• WHAT TO PRODUCE:
All lines with the word "files" in the material below are required.

___ RECORDS FOR THE EXERCISE ___

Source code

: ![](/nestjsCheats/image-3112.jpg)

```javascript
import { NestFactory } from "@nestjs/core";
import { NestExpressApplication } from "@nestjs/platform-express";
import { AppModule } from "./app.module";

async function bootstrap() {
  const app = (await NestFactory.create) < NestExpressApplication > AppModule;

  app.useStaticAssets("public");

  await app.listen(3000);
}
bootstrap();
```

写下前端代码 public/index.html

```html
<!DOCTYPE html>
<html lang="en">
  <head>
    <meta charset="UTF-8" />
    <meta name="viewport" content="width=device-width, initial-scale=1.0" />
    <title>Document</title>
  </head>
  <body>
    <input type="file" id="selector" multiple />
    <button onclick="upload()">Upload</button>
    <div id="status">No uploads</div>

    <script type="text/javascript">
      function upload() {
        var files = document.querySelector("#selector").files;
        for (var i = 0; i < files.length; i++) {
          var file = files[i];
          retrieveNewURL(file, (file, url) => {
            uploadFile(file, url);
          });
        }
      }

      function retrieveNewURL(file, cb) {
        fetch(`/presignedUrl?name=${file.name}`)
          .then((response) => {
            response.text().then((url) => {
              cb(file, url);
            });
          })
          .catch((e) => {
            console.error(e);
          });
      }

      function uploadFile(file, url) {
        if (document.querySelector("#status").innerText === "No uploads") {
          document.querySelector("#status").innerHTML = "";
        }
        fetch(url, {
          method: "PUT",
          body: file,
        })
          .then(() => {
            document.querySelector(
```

___

• WRITTEN SOLUTION:
        var files = document.querySelector("#selector").files;
        for (var i = 0; i < files.length; i++) {
          var file = files[i];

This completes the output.